The Logitech x3d Xtreme or whatever the hell it’s called. it’s a $34 flight stick, best one you can get for cheap, and after having and abusing it for years it only had any issues after a rottweiler puppy chewed the cable. Would recommend.
MSI motherboards. I’ve seen one fail out of 1000+.
Pre GM SAABs. I’ve personally gotten 2 of my 5 to over 1,000,000 miles on the original engine and transmission. Both manual transmission. A couple hundred of them have made it to 2,000,000 world wide. The lowest milage I killed a SAAB at was 789,000 miles. I hydroplaned into a semi on I-75, and the car still technically ran, but I gave it to my parents as a parts car. Just read the owners manual, and be absolutely religious about basic maintenance.
Oh, and the turbos don’t like low octane fuel. It gums them up.
How does a turbo that intakes air get gummed up from low octane fuel? Maybe oil is the issue since turbos have oil seals. Maybe I’m missing some unknown factor on turbos.
It’s not the actual turbo that gets gummed, the fuel system is what gums up, but for some reason it’s far worse on the turbo versions of the cars. I could put low octane into the non turbo SAABs I had, and it didn’t gum up the intake the way the turbo versions did. I don’t know why.
Fuel lines degrade under lower octane perhaps. Sounds like a design flaw. I’ve always heard from my car auction and dealer friends that SAABs are junk through and through. I’ve heard it countless times. Hmm…
Nah, Americans just don’t like to read the manuals, and they got a bad reputation in the late '70s and early '80s when they first put turbos into the cars, because you had to pull into the driveway, and let the turbo spin down for at least 30 seconds to a minute. If you didn’t, the turbo would seize and then shred itself when you turn the car back on.
Also American mechanics don’t like the fact that the engine is not in the configuration they are used to. It’s rotated 90° on the z axis and 45 on the x axis. Absolutely solid tanks if you actually read the manual, and followed the routine maintenance recommendations.
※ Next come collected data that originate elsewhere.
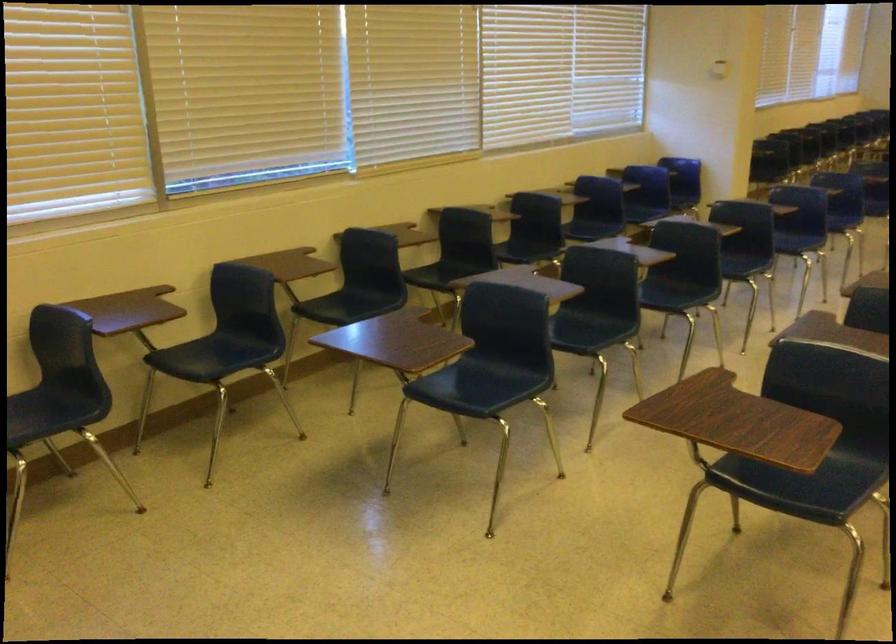
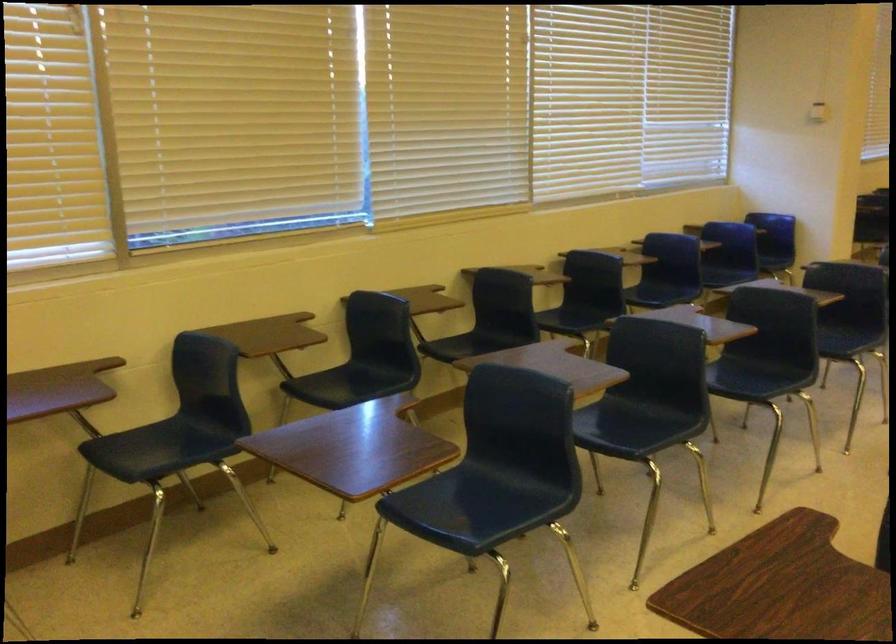
Question: The camera is either moving clockwise (left) or counter-clockwise (right) around the object. The first image is from the beginning of the video and the second image is from the end. Is the camera moving left or right when shooting the video?

Choices:
 (A) Left
 (B) Right

Answer: (B)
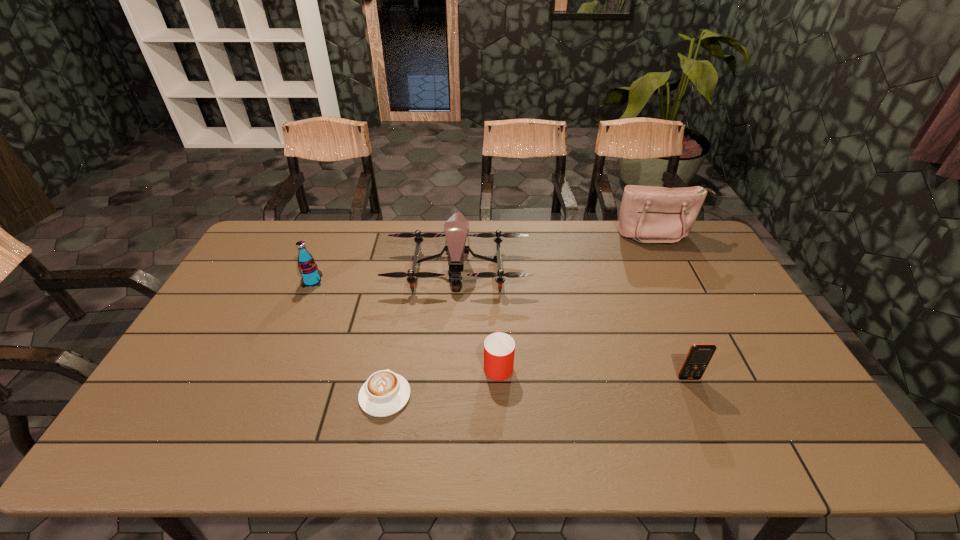
Locate an element on the screen. This screenshot has height=540, width=960. free space at the far edge is located at coordinates tap(510, 220).

Locate an element on the screen. The height and width of the screenshot is (540, 960). free space at the near edge is located at coordinates (331, 441).

Where is `vacant space at the left edge`? The width and height of the screenshot is (960, 540). vacant space at the left edge is located at coordinates (176, 375).

In the image, there is a desktop. Identify the location of free space at the right edge. (790, 398).

In the image, there is a desktop. Where is `blank space at the far left corner`? The image size is (960, 540). blank space at the far left corner is located at coordinates (270, 224).

Image resolution: width=960 pixels, height=540 pixels. Find the location of `vacant area at the near left corner of the desktop`. vacant area at the near left corner of the desktop is located at coordinates (156, 443).

Image resolution: width=960 pixels, height=540 pixels. In order to click on vacant space at the far right corner of the desktop in this screenshot , I will do `click(715, 260)`.

You are a GUI agent. You are given a task and a screenshot of the screen. Output one action in this format:
    pyautogui.click(x=<x>, y=<y>)
    Task: Click on the vacant area that lies between the cappuccino and the cellular telephone
    
    Given the screenshot: What is the action you would take?
    pyautogui.click(x=537, y=387)

Image resolution: width=960 pixels, height=540 pixels. In order to click on free space that is in between the soda and the shortest object in this screenshot , I will do `click(348, 339)`.

Locate an element on the screen. free area in between the drone and the cappuccino is located at coordinates (421, 332).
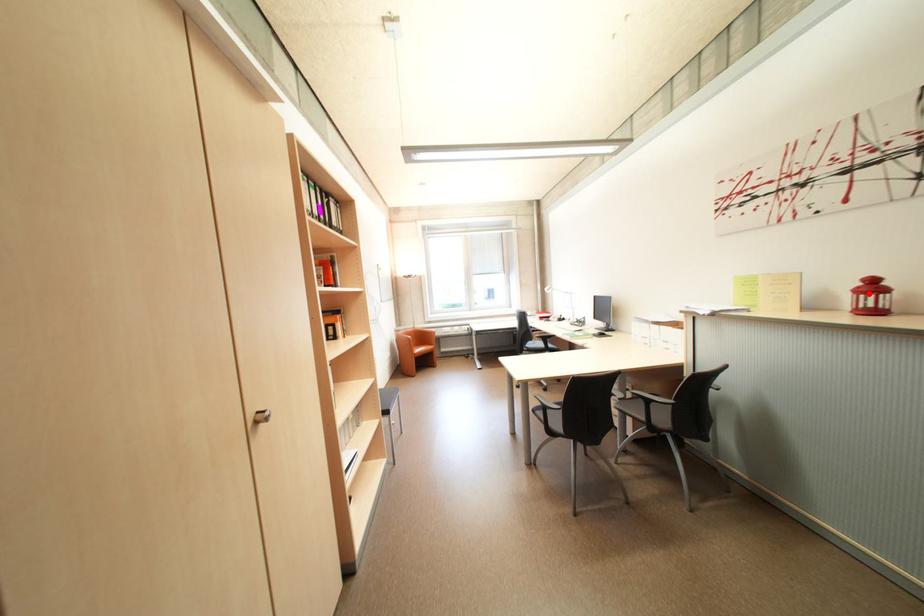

Japanese-made sewing machines from the 1950s. Most are all-metal and overbuilt, and will work like new with a few drops of oil, maybe a fresh belt. In the US they were imported and had local brand’s names put on them; what you’re really looking for is the “Made in Japan” on the back or bottom. Granny sewing machines also qualify, but most of the Japanese ones have zigzag
The wrt54g. They don’t make wifi routers like they used to.
Careful now, they are too old to be secure. I’d switch to TL-WDR4300.
That’s what I’m running, though I had issues with it randomly requiring a reset. Installing OpenWrt fixed that problem.
Yup, WDR4300 on OpenWRT is the way to go.
Had that running on my main router until a newer one came along. Now it’s still going strong, but as a wifi repeater.
I bought one specifically for DD-WRT firmware way back when. I now rock a gigabit mesh system but that wrt lasted almost a decade before tech moved on enough for me to switch.